Here was the thing about goalies. All their padding was in the front. Their backs had basically no protection. Players knew that, which was why rule number one in hockey was never shoot the puck when the goalie wasn’t looking.
Fucking five-year-olds knew it. Dumbass, twelve-year-old boys knew it. And certainly professional NHL players knew it.
Mike Stewart knew it.
He was also a giant bastard.
Stefan was just about to launch himself at the no good son of a bitch who was wearing a smirk the size of Mona Lisa’s, when there was the sharp trill of a whistle.
“Take five!” Frankie hollered as he skated toward Brit.
Before Frankie reached her, Brit shoved to her skates and picked up her stick. She pointed it at Stefan and nodded.
He hesitated midstride. Did she want him to—?
She banged her stick on the ice, a sharp tap that caught his attention. Nodded again.
Okay then, Brit wanted him to shoot. And . . . what? He shouldn’t? He should?
After a moment, he figured he’d at least better make it count.
Stefan wound up and ripped a shot at the net. Not a simple one either. A far side, lower-corner slap shot that . . . she stopped easily.
He grinned.
“I’ll be damned,” Max, his defense partner and one of his best friends muttered. “She’s good.”
“Of course she’s good, you moron,” Frankie said, with a whack of his stick to back of Max’s calves. “Now show the rest of the team that.”
Max took a slap shot. His was one of the fastest on the team, and it bounced off Brit’s pads with a thud that reverberated through Stefan’s stomach and the empty arena.

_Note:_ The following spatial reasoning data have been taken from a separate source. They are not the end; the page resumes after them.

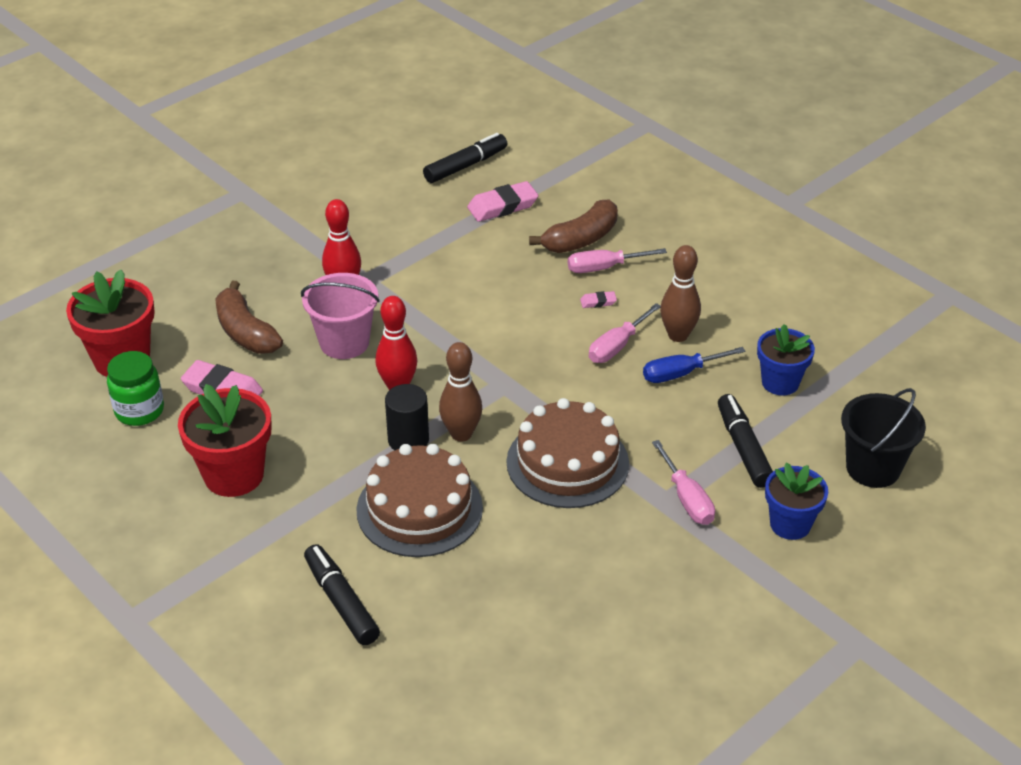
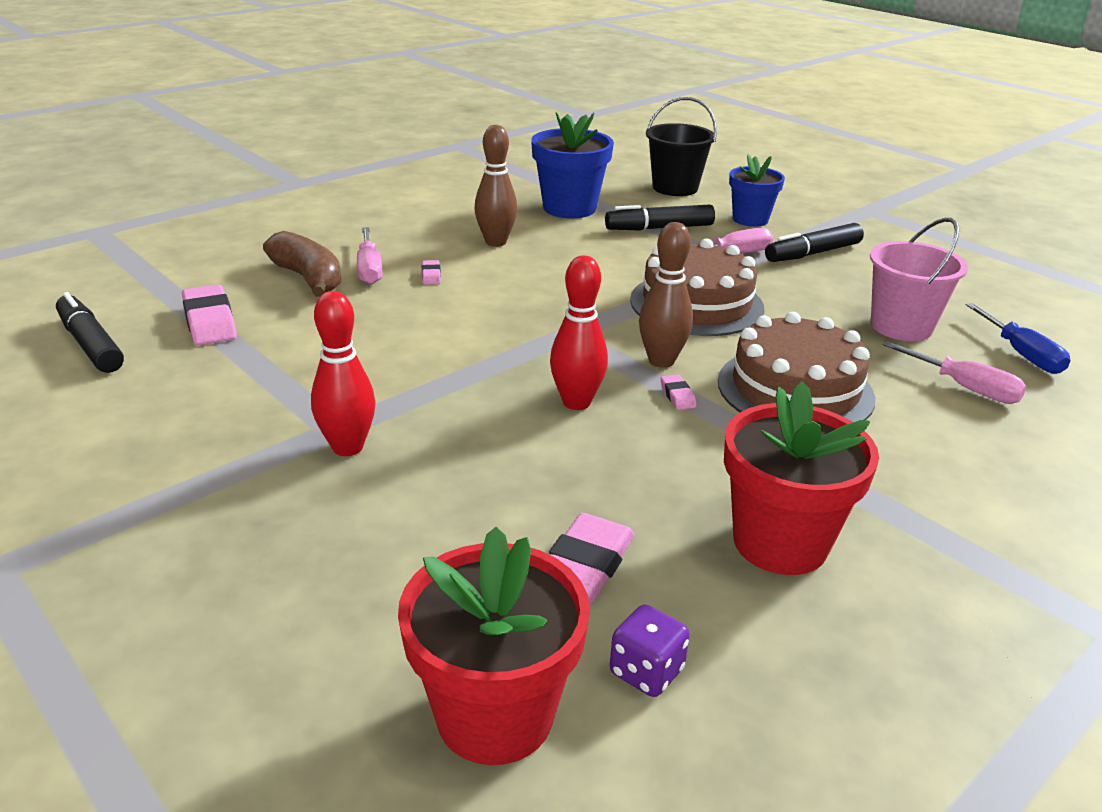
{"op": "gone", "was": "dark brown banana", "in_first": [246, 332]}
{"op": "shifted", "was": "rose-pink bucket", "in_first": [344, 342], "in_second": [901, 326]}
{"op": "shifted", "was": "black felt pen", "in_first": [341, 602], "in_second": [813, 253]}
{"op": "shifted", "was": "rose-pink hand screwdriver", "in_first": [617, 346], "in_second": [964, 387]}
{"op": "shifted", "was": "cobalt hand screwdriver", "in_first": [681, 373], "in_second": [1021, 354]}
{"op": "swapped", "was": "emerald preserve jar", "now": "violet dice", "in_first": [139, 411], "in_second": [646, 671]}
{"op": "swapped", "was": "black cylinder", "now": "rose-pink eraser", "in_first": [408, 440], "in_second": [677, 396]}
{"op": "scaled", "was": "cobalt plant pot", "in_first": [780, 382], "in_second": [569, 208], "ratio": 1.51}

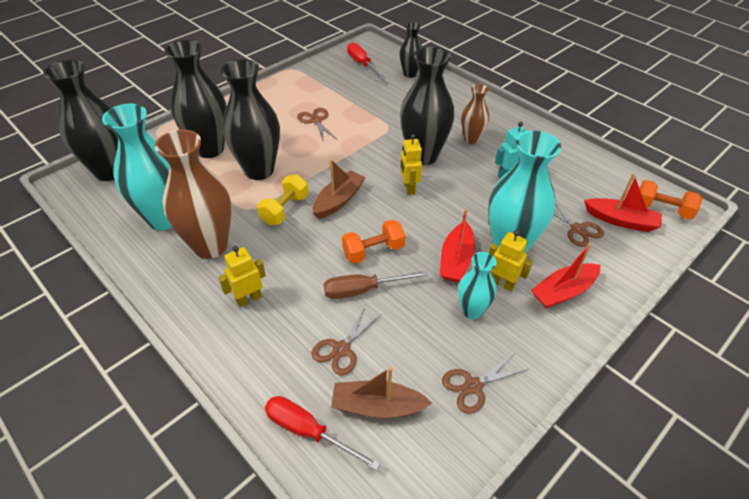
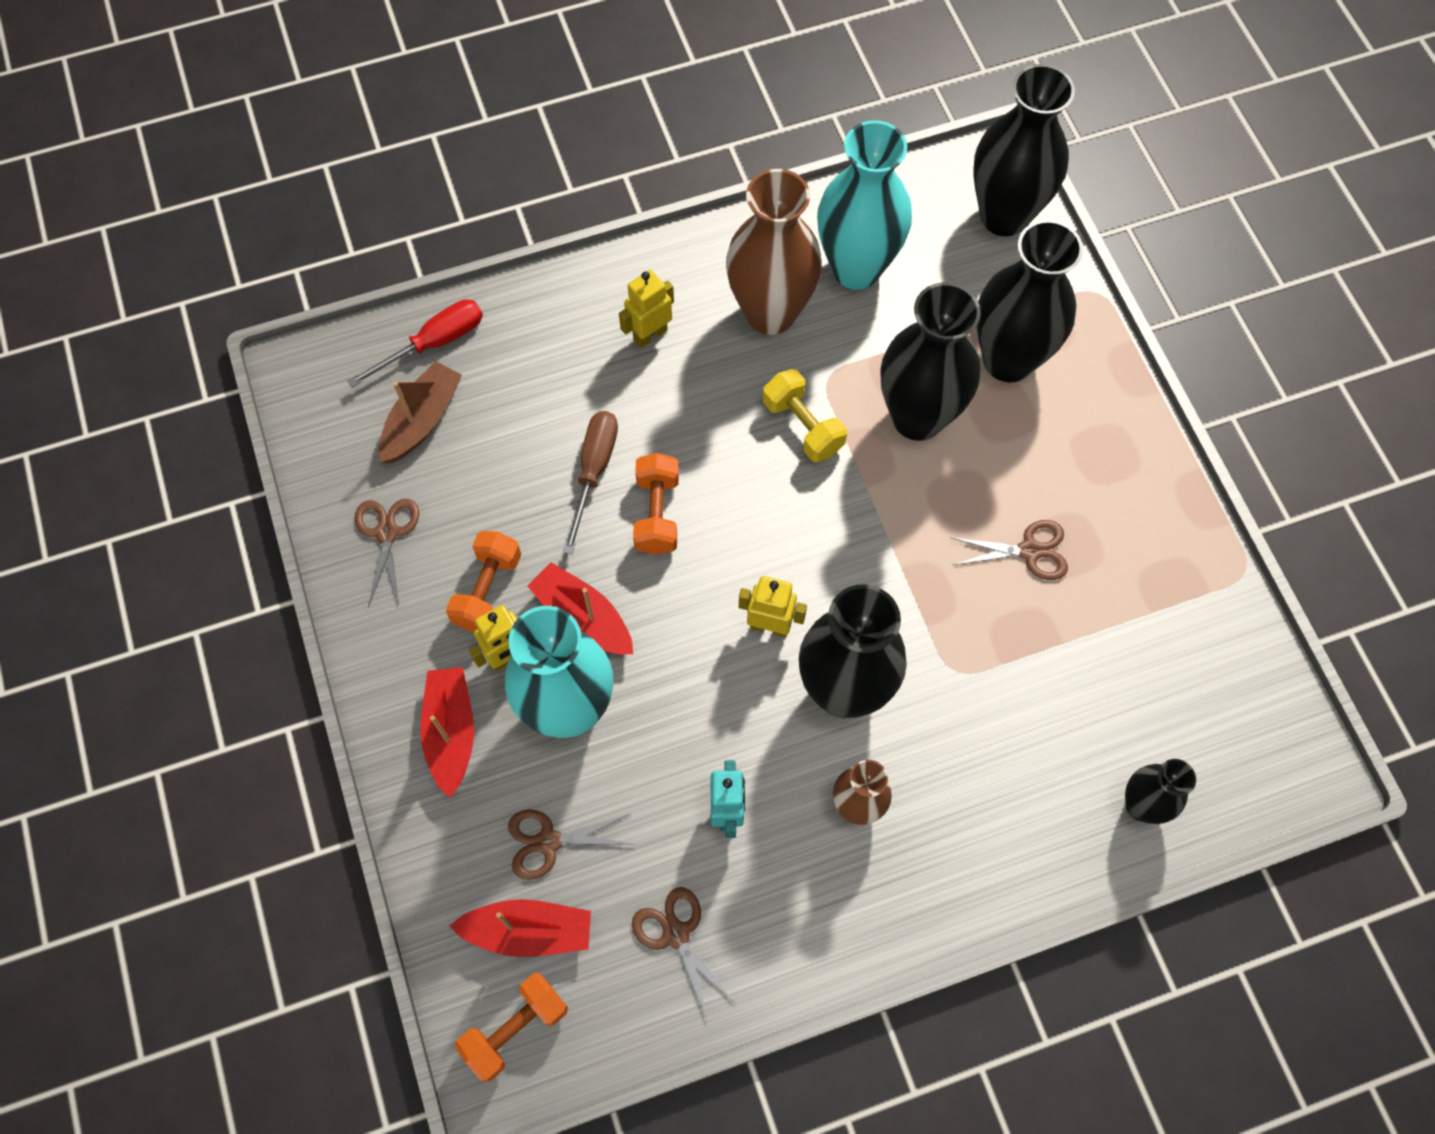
{"op": "gone", "was": "dark brown toy boat", "in_first": [339, 200]}
{"op": "gone", "was": "scarlet hand screwdriver", "in_first": [362, 64]}
{"op": "shifted", "was": "dark brown scissors", "in_first": [341, 349], "in_second": [676, 934]}
{"op": "swapped", "was": "turquoise flower vase", "now": "orange-coloured hand weight", "in_first": [472, 311], "in_second": [488, 590]}
{"op": "rotated", "was": "yellow toy robot", "in_first": [249, 299], "in_second": [650, 335], "clockwise": -120}
{"op": "rotated", "was": "scarlet toy boat", "in_first": [621, 220], "in_second": [529, 931], "clockwise": -135}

One of the guys whistled in surprise, and then they were off, the break forgotten, more shots, more surprise . . . more respect gained for Brit’s ability.
By the time Bernard called them all into a mid-ice huddle before dispersing them into their individual groups, Brit looked to have earned more than half of his teammates’ approval.
Including his.
He watched her out of the corner of his eye: her helmet propped back onto her head, her cheeks slightly rosy from exertion, one tendril of blond hair having escaped her ponytail to curl around one cheek.
She looked like an angel.
Stefan almost snorted. Okay, no angel. She looked tough and serious and fierce and . . . like every single one of his hockey wet dreams come to life.

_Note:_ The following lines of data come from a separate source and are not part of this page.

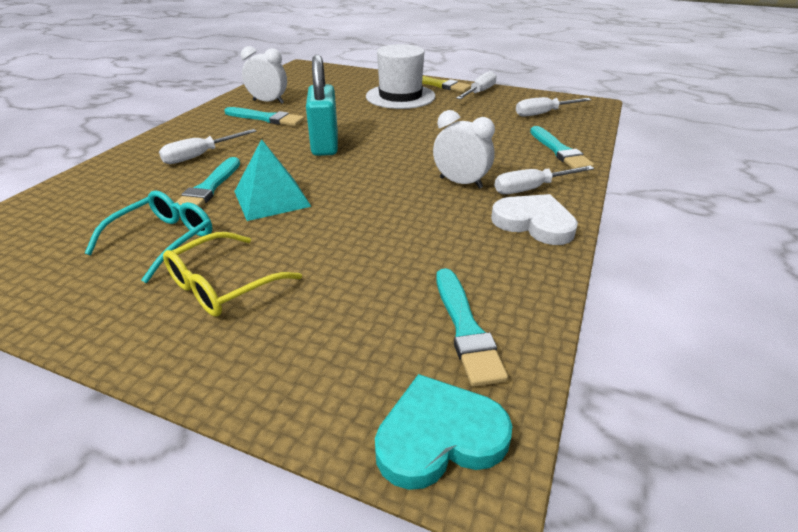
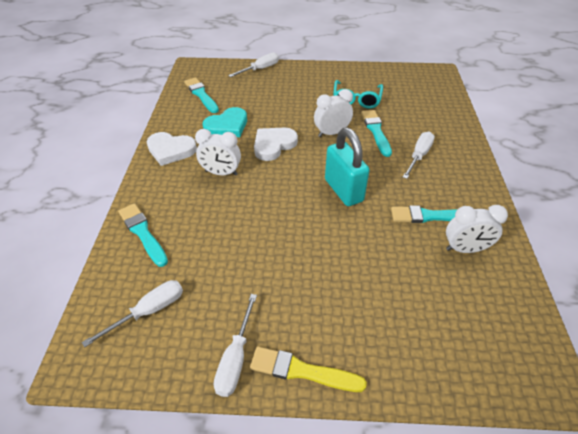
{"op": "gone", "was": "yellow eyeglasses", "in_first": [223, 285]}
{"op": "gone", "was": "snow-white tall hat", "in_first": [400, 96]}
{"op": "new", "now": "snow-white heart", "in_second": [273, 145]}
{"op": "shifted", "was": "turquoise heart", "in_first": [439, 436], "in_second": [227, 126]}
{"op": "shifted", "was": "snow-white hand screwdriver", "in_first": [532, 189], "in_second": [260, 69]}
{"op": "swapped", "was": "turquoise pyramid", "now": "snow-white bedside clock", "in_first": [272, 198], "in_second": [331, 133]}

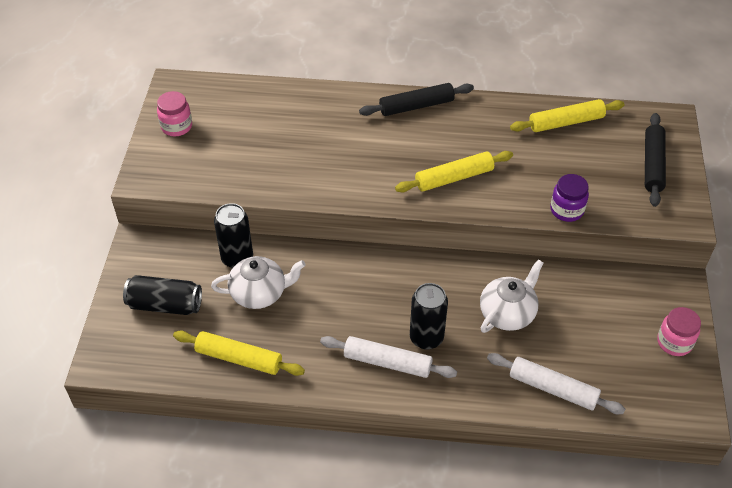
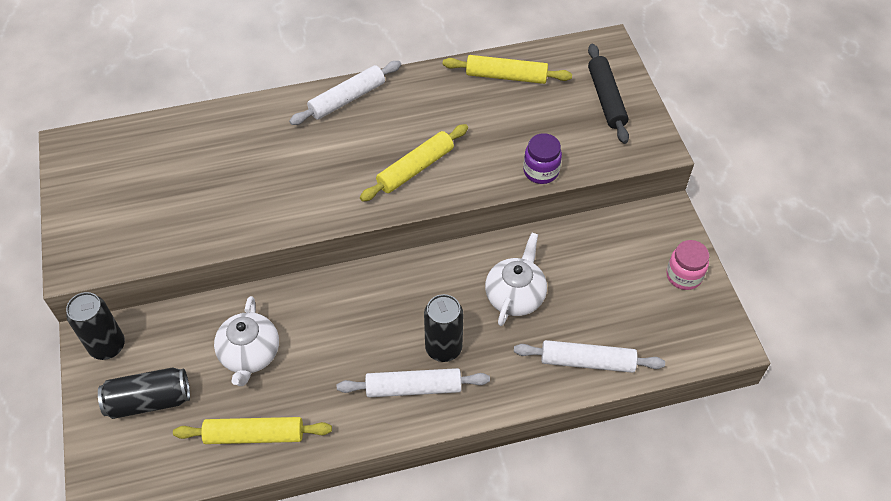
{"op": "gone", "was": "rose-pink preserve jar", "in_first": [176, 126]}
{"op": "shifted", "was": "black soda can", "in_first": [237, 258], "in_second": [107, 346]}
{"op": "repainted", "was": "black dough roller", "now": "snow-white dough roller", "in_first": [416, 106], "in_second": [347, 99]}
{"op": "rotated", "was": "snow-white teapot", "in_first": [259, 293], "in_second": [250, 354], "clockwise": 120}
{"op": "rotated", "was": "yellow dough roller", "in_first": [566, 122], "in_second": [506, 76], "clockwise": 45}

She was also his teammate. And he was captain.
So he needed to forget that she had smelled like roses when he’d walked into the arena next to her, forget the way her pale brown eyes had flashed with hurt when she’d seen the room management had wanted to stick her in.

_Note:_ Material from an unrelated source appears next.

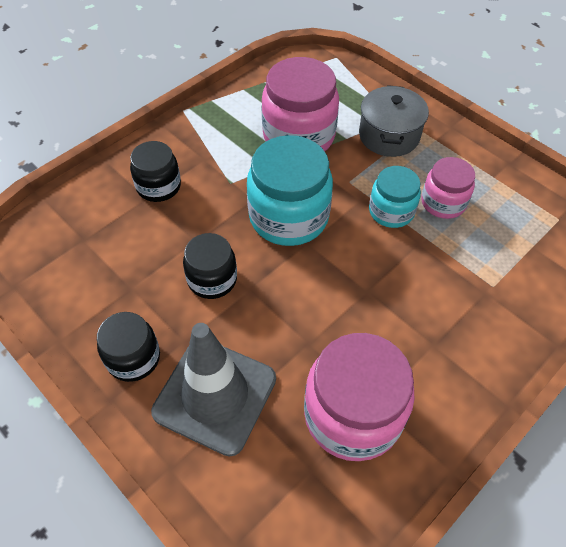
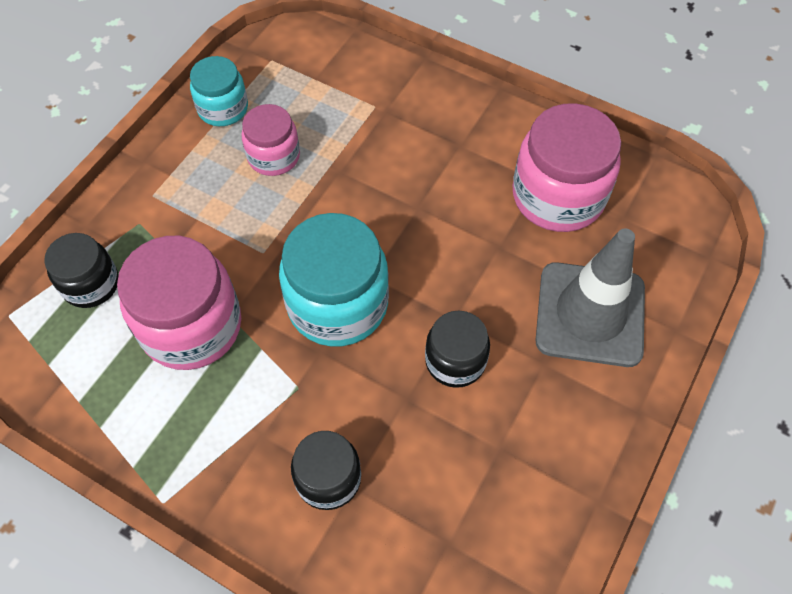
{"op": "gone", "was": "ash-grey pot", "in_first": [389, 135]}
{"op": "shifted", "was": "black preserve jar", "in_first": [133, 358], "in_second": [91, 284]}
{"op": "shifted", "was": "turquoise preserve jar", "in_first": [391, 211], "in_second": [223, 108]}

He also really needed to forget the sight of her naked breasts. Forget they were just the right size to fit in his palms—
Bernard gave a puff on his whistle, and the team stood, skating to their assigned locations.
Stefan hadn’t heard a single word his coach had said.
Good thing he always studied the drills for the next day’s practice the night before.
He joined Max and sent a small but fervent prayer to the hockey gods that Coach hadn’t changed anything up on him.